What could happen that would invalidate this narrative?
  • Management expects the residential solar market to contract significantly in the years ahead (potential decrease of 20–50%), which may force Generac to recalibrate investment and reduces the long-term growth potential and addressable market for the company's clean energy segment, potentially pressuring revenue and margins.
  • Despite strong current demand, sales in critical product categories such as home standby and portable generators remain heavily reliant on major power outage events, which are unpredictable and result in "afterglow" effects that could flatten or decline if outage activity normalizes, posing long-term risks to growth consistency and revenue stability.
  • The company's clean energy (solar/storage) business has been a drag on earnings (300–350 basis points expected for 2025) and requires ongoing cost reductions and recalibration; failure to reach sustained profitability in this segment or continued depressed market conditions could weigh on net margins and overall corporate earnings.
  • Entry into the data center generator market, while promising, requires aggressive capital investment, expansion of production capacity, and successful supply chain management-any delays, misjudged demand, or execution missteps could result in excess capacity, higher capex, and margin pressure, particularly if data center growth or hyperscaler demand slows.
  • Generac's heavy reliance on diesel generator products and corresponding supply chains expose it to tightening environmental regulations globally, potential carbon taxes, and eventual secular decline as customers increasingly seek renewable, low-carbon, or hybrid solutions; this risk could compress future revenues and challenge long-term competitiveness and profitability.

Valuation

How have all the factors above been brought together to estimate a fair value?
  • The analysts have a consensus price target of $204.5 for Generac Holdings based on their expectations of its future earnings growth, profit margins and other risk factors. However, there is a degree of disagreement amongst analysts, with the most bullish reporting a price target of $250.0, and the most bearish reporting a price target of just $165.0.
  • In order for you to agree with the analyst's consensus, you'd need to believe that by 2028, revenues will be $5.5 billion, earnings will come to $593.3 million, and it would be trading on a PE ratio of 25.0x, assuming you use a discount rate of 9.0%.
  • Given the current share price of $181.8, the analyst price target of $204.5 is 11.1% higher.
  • We always encourage you to reach your own conclusions though. So sense check these analyst numbers against your own assumptions and expectations based on your understanding of the business and what you believe is probable.
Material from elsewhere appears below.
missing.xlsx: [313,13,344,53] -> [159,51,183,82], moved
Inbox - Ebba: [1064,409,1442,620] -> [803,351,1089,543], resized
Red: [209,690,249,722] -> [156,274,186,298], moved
How well do narratives help inform your perspective?

Disclaimer

AnalystConsensusTarget is a tool utilizing a Large Language Model (LLM) that ingests data on consensus price targets, forecasted revenue and earnings figures, as well as the transcripts of earnings calls to produce qualitative analysis. The narratives produced by AnalystConsensusTarget are general in nature and are based solely on analyst data and publicly-available material published by the respective companies. These scenarios are not indicative of the company's future performance and are exploratory in nature. Simply Wall St has no position in the company(s) mentioned. Simply Wall St may provide the securities issuer or related entities with website advertising services for a fee, on an arm's length basis. These relationships have no impact on the way we conduct our business, the content we host, or how our content is served to users. The price targets and estimates used are consensus data, and do not constitute a recommendation to buy or sell any stock, and they do not take account of your objectives, or your financial situation. Note that AnalystConsensusTarget's analysis may not factor in the latest price-sensitive company announcements or qualitative material.